*** Block opens ***

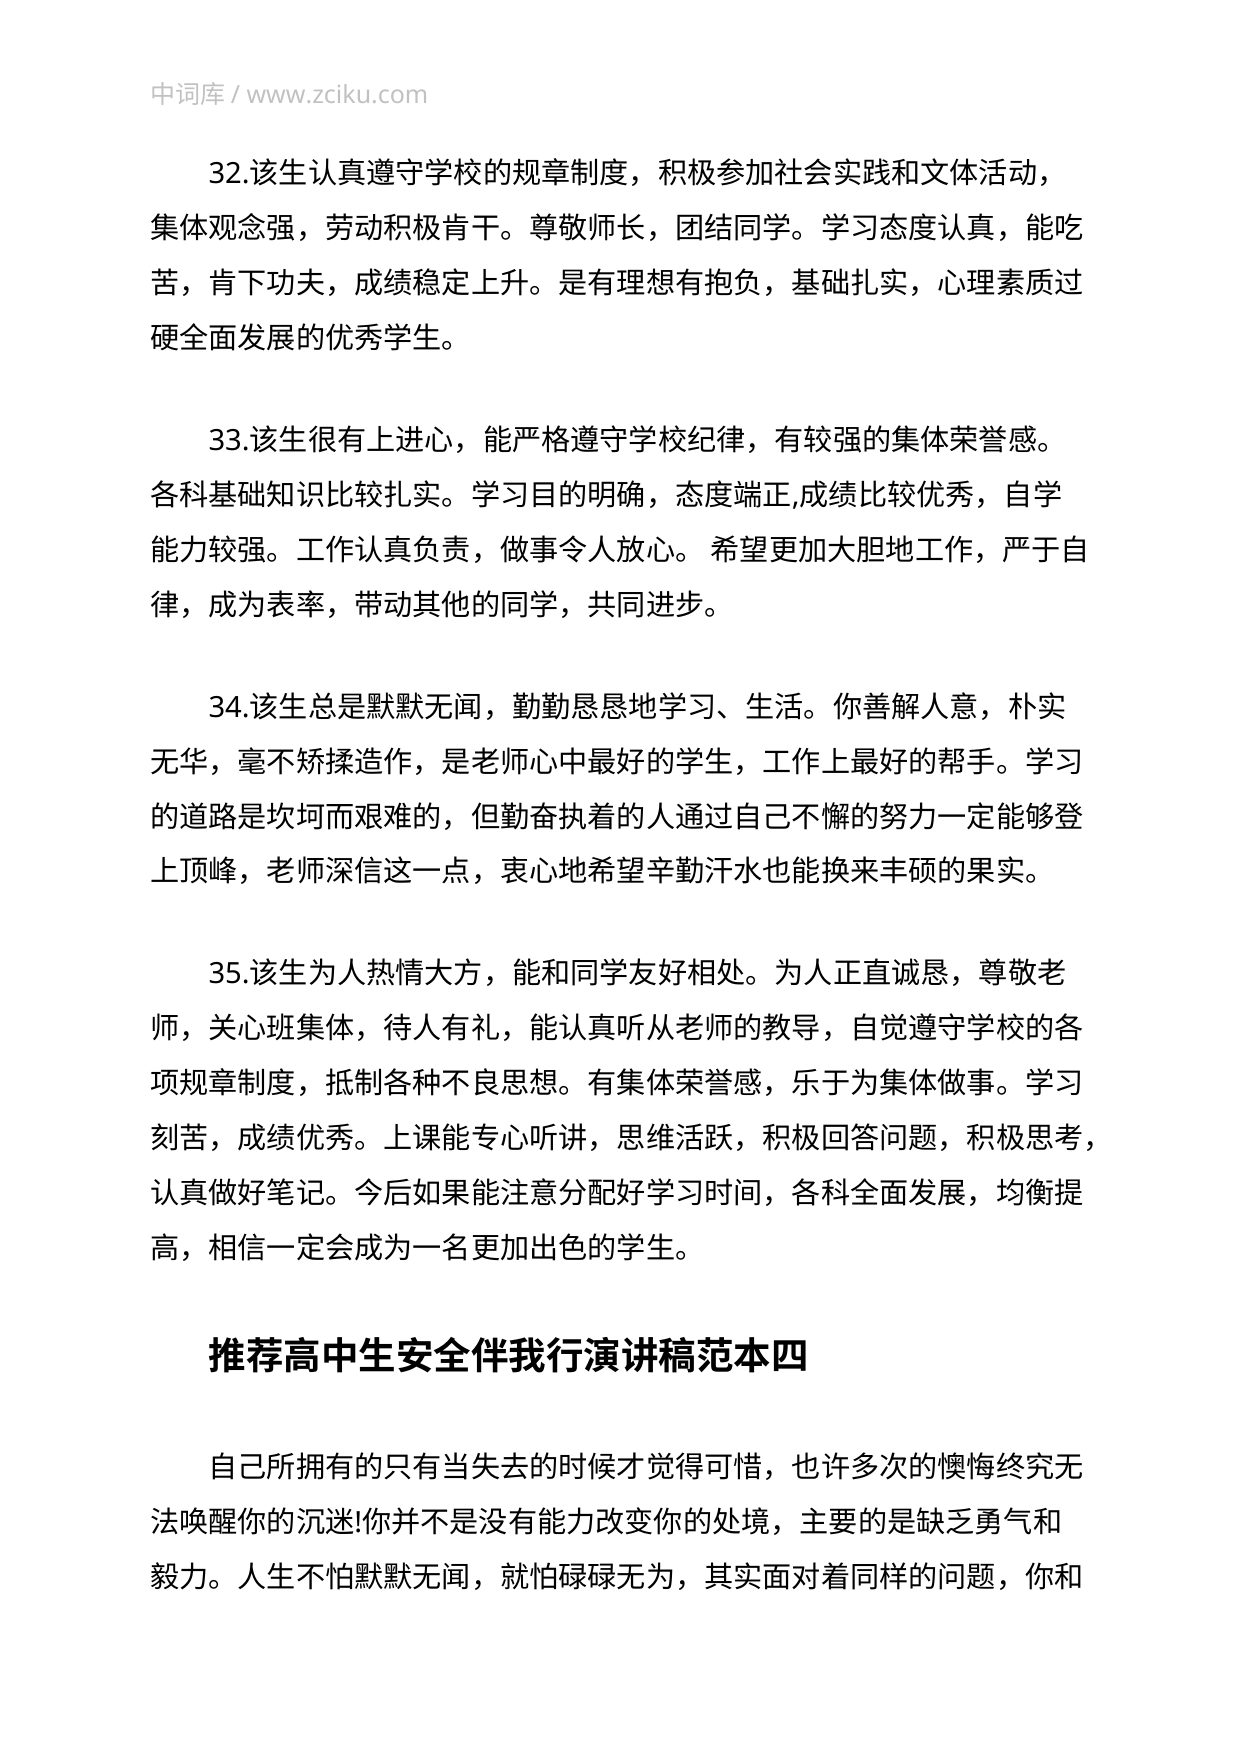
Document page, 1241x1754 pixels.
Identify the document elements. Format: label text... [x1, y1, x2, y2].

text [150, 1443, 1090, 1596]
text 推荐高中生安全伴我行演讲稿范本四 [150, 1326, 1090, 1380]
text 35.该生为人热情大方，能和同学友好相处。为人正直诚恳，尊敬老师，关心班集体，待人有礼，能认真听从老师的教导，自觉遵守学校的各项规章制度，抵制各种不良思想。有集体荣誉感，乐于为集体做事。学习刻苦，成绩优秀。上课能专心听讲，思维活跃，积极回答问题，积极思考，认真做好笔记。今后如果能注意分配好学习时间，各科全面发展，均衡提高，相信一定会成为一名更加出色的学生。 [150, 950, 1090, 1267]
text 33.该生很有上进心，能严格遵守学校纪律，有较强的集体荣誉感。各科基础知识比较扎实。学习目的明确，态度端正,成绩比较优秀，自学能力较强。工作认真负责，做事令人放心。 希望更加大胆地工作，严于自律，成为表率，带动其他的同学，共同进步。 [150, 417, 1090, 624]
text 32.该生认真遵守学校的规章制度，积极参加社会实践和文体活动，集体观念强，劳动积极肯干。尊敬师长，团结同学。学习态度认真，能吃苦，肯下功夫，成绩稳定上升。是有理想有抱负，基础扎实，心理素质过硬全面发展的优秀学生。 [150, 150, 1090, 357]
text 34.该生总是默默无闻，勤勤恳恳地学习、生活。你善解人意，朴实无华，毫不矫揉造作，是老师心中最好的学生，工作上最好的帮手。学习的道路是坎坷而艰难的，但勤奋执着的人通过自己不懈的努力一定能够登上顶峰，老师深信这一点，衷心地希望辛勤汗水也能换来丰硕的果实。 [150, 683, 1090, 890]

*** Block closes ***

- _YOUR TASK_: Tell how many lines of the data above contain the word "text", giving the number by itself.

- _EXERCISE OUTPUT_: 7